Lost in history, we found the unsung heroes whose story wasn't told, but who shaped the globe. Like Katherine Johnson.
She was born without a silver spoon, West Virginia mountain town,
1918: that's the year that she touched the ground.
A black girl born at a time,
When girls weren't prized for their minds.
And black folk had to fight to survive,
Under segregation laws that white folk had devised.
And though there were many obstacles in her path,
Katherine Johnson didn't let them hold her back.
She was drawn to numbers and mastered math,
And took hard classes for the fastest track
To college, she enrolled at age 15,
When she graduated, what would she be?
Meanwhile, a program had been created
That would lead to the dream of space exploration.
This was before computers had silicon chips,
Computers back then had a pulse in their wrists.
These women at NASA crunched numbers nonstop,
Without them the engineers couldn't do their jobs.
Then, war broke out,
men saw it firsthand,
And job discrimination was banned.
So, black women like Katherine joined NASA,
Though segregation split the group in half.
Different bathrooms, cafeterias, workspace,
Unequal treatment hurt in the worst way.
She wrote the book,
she paved the way,
she made the model.
She looked up at the moon,
and then asked us to follow.
We fly so high,
while on the ground,
Are unsung heroes,
I can see them now.
Johnson was inquisitive,
always asked why,
And in the face of barriers, her dream didn't die.
She never gave in, no, she wouldn't relent,
Though some meetings seemed only for men.
Johnson asked if there was a law against
Women attending them, and then she went.
By '58, America was face to face
With the Soviets in a Cold War race to space.

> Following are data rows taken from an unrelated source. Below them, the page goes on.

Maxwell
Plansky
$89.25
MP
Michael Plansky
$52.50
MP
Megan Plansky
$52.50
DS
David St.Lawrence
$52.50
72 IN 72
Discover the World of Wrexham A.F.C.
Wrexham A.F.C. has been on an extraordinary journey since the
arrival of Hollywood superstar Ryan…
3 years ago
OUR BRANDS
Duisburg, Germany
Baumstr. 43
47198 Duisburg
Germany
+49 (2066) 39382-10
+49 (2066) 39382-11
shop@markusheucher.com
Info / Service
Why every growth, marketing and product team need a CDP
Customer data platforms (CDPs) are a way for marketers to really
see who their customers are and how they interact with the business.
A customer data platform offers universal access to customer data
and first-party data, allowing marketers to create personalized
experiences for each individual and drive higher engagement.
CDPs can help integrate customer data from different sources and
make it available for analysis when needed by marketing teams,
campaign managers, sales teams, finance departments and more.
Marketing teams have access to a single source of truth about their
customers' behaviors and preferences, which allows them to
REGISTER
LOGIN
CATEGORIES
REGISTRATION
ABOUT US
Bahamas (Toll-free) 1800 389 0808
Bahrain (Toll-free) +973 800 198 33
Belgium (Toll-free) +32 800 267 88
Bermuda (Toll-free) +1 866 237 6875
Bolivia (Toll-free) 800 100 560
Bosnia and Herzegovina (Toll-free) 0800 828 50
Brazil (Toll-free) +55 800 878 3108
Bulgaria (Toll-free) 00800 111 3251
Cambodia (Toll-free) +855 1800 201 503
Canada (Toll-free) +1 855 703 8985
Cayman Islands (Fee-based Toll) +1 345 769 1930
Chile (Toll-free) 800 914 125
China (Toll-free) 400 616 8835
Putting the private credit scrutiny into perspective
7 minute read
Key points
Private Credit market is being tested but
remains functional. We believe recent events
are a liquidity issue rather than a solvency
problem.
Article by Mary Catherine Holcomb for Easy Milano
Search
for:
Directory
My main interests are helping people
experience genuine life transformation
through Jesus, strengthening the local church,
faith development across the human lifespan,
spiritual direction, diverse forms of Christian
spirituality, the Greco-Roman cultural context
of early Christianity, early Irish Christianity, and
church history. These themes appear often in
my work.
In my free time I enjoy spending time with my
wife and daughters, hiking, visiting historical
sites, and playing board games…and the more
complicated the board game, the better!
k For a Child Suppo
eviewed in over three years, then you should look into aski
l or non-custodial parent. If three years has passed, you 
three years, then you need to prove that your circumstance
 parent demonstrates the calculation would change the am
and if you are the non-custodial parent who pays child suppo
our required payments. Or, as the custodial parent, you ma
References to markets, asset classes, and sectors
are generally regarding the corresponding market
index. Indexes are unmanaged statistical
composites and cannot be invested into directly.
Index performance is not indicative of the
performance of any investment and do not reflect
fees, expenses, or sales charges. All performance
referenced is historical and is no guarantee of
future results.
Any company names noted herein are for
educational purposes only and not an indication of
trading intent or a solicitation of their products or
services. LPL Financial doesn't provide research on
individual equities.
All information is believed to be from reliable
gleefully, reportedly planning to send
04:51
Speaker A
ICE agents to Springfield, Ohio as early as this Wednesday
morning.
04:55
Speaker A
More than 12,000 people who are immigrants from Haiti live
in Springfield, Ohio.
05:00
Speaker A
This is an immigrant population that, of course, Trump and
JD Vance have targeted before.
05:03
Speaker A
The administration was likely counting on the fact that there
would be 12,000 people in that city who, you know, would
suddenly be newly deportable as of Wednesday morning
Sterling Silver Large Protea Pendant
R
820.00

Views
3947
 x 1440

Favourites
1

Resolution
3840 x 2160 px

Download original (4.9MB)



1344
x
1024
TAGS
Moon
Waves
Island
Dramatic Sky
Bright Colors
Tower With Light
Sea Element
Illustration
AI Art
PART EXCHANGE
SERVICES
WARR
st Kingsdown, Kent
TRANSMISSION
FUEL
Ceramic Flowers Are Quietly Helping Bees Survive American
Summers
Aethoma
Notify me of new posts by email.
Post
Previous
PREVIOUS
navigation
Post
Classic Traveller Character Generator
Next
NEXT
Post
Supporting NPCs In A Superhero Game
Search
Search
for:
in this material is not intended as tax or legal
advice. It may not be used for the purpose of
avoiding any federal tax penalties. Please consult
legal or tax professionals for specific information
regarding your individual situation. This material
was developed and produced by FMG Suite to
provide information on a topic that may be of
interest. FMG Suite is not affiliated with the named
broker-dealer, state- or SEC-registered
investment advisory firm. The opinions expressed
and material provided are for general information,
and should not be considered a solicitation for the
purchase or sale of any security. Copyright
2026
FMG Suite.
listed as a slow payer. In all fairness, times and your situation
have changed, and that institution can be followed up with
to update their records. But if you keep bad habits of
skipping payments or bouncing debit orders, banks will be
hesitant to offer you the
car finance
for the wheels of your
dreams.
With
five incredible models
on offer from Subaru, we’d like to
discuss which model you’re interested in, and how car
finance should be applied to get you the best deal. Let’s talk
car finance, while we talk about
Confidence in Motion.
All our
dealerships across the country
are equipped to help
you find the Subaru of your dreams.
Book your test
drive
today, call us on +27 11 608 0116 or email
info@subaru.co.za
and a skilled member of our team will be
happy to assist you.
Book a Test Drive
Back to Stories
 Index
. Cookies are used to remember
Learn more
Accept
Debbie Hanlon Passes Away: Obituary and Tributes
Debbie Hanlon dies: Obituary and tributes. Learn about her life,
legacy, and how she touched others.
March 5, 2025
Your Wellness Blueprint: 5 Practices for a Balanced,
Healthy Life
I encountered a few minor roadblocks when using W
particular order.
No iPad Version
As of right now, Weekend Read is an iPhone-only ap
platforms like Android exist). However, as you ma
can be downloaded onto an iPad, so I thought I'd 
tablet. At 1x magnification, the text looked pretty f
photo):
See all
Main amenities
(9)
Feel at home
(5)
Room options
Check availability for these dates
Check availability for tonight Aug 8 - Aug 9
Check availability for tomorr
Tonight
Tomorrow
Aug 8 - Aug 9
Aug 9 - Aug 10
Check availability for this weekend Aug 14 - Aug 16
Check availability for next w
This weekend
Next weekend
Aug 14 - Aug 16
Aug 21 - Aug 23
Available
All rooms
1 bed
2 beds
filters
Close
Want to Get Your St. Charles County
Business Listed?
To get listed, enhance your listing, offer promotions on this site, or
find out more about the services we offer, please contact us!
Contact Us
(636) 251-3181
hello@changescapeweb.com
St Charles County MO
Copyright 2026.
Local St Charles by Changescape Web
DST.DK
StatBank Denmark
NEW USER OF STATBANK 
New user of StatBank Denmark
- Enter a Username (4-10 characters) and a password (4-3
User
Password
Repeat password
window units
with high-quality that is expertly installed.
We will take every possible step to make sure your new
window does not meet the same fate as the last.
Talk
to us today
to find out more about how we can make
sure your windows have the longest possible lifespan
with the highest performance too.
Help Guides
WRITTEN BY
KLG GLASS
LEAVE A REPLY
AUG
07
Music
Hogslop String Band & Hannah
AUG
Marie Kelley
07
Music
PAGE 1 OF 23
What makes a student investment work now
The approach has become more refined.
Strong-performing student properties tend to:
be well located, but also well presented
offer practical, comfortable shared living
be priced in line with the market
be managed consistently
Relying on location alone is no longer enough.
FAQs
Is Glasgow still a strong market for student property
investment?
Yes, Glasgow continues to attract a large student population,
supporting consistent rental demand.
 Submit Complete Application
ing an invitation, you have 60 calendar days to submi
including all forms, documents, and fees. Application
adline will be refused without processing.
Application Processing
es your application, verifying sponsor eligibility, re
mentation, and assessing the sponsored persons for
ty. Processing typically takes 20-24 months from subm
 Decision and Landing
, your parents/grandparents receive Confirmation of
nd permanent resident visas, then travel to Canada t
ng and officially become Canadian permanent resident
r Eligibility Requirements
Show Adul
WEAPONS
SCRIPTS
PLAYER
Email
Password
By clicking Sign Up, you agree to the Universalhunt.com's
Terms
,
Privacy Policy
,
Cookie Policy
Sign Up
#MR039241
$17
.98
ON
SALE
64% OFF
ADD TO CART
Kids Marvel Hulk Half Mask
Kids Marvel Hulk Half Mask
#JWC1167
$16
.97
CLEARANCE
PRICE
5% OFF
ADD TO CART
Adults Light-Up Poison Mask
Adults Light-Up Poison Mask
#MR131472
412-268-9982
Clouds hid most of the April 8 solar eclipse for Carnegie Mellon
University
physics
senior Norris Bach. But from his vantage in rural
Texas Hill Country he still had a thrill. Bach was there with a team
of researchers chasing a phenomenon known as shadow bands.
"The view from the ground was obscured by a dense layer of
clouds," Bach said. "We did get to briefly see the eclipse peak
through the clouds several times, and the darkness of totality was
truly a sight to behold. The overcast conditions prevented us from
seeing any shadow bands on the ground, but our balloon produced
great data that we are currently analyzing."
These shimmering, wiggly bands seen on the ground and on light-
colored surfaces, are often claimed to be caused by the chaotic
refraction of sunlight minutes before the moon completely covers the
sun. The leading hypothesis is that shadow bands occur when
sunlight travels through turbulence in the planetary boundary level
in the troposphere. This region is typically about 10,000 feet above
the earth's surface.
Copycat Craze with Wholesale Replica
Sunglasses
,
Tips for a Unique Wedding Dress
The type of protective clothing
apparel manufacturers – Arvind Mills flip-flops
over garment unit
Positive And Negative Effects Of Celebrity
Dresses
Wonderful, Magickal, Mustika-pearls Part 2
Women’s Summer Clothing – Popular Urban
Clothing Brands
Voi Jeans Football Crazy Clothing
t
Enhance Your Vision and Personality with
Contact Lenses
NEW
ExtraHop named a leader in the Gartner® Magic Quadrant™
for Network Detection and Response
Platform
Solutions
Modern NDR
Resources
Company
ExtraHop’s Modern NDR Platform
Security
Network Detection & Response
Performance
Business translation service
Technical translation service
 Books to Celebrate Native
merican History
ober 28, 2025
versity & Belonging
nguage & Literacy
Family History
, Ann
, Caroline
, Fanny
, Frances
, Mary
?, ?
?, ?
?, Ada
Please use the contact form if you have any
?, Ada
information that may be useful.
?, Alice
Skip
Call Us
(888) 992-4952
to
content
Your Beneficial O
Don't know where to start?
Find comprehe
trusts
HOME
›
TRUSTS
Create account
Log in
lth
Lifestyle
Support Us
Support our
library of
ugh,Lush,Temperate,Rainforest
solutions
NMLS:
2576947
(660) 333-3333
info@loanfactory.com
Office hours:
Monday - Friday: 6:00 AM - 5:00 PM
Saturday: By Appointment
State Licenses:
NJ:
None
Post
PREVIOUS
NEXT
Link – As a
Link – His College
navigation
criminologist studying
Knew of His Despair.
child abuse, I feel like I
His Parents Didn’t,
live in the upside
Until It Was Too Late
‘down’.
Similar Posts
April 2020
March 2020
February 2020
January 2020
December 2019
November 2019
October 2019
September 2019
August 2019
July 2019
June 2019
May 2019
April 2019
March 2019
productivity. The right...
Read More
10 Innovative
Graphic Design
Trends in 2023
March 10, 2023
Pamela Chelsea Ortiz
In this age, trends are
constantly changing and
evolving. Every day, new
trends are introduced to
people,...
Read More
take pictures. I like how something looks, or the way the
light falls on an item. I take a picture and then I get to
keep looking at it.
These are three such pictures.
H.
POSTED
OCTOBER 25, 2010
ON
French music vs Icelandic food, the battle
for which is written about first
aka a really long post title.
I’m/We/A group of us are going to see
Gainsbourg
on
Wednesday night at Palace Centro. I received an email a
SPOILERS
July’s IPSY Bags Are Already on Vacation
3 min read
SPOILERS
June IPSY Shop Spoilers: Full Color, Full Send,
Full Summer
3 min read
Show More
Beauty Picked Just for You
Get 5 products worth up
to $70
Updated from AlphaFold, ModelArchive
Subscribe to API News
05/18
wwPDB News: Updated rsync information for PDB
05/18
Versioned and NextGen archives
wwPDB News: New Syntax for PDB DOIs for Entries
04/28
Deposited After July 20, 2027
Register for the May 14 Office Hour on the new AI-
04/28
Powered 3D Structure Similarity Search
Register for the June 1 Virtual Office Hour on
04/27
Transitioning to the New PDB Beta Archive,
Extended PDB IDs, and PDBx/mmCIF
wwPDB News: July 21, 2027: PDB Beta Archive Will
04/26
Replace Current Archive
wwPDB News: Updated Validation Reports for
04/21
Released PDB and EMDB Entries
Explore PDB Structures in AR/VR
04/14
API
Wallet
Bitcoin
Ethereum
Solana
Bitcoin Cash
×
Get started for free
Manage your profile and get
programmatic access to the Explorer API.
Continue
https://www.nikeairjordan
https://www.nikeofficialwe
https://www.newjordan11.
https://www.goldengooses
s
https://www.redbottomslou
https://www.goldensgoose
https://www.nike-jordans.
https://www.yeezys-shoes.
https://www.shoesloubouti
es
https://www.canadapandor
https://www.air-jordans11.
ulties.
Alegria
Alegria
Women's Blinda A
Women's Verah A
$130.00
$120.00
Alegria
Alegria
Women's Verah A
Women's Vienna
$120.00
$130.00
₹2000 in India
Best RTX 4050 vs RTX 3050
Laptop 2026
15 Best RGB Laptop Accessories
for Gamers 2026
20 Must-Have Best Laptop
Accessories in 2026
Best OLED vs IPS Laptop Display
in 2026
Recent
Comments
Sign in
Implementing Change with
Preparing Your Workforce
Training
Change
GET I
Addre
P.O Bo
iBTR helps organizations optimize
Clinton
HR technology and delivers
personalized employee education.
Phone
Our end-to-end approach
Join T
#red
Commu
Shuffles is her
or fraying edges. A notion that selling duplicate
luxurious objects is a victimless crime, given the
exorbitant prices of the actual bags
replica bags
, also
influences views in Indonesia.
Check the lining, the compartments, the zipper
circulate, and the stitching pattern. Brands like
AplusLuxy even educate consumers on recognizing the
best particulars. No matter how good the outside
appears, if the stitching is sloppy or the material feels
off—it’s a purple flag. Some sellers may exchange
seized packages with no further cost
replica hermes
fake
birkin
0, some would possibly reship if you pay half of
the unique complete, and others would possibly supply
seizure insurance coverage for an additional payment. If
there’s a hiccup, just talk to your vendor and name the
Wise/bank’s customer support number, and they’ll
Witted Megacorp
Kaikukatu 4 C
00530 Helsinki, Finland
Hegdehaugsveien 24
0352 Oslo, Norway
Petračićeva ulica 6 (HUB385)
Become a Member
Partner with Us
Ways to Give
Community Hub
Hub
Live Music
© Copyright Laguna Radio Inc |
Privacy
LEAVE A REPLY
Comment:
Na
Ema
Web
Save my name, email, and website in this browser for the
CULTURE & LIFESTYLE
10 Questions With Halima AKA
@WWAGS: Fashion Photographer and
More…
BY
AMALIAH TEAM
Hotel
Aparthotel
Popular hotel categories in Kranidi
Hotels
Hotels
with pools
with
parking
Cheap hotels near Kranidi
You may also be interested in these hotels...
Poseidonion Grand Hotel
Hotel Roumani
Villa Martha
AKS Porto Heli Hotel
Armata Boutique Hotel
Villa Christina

The Space Race, for Johnson especially,
Meant she was calculating rocket trajectories,
The paths they'd take, doing it right
Meant life or death for Alan Shepard's flight.
He didn't orbit the Earth, but, hey,
He was the first American up in space.
On John Glenn's first orbit of the Earth,
They used an electronic computer to make it work.
But John Glenn said no,
don't launch me yet,
I want Katherine Johnson to double check.
And when Neil Armstrong took a giant step
For mankind, well, you can bet,
That Johnson did the calculations to get
The Apollo 11 mission to the moon.
This computer was doing what they thought she could never do,
To me that's incredible, and that's why I'm telling you...
She wrote the book, she paved the way, she made the model.
She looked up at the moon, and then asked us to follow.
We fly so high, while on the ground,
Are unsung heroes, I can see them now.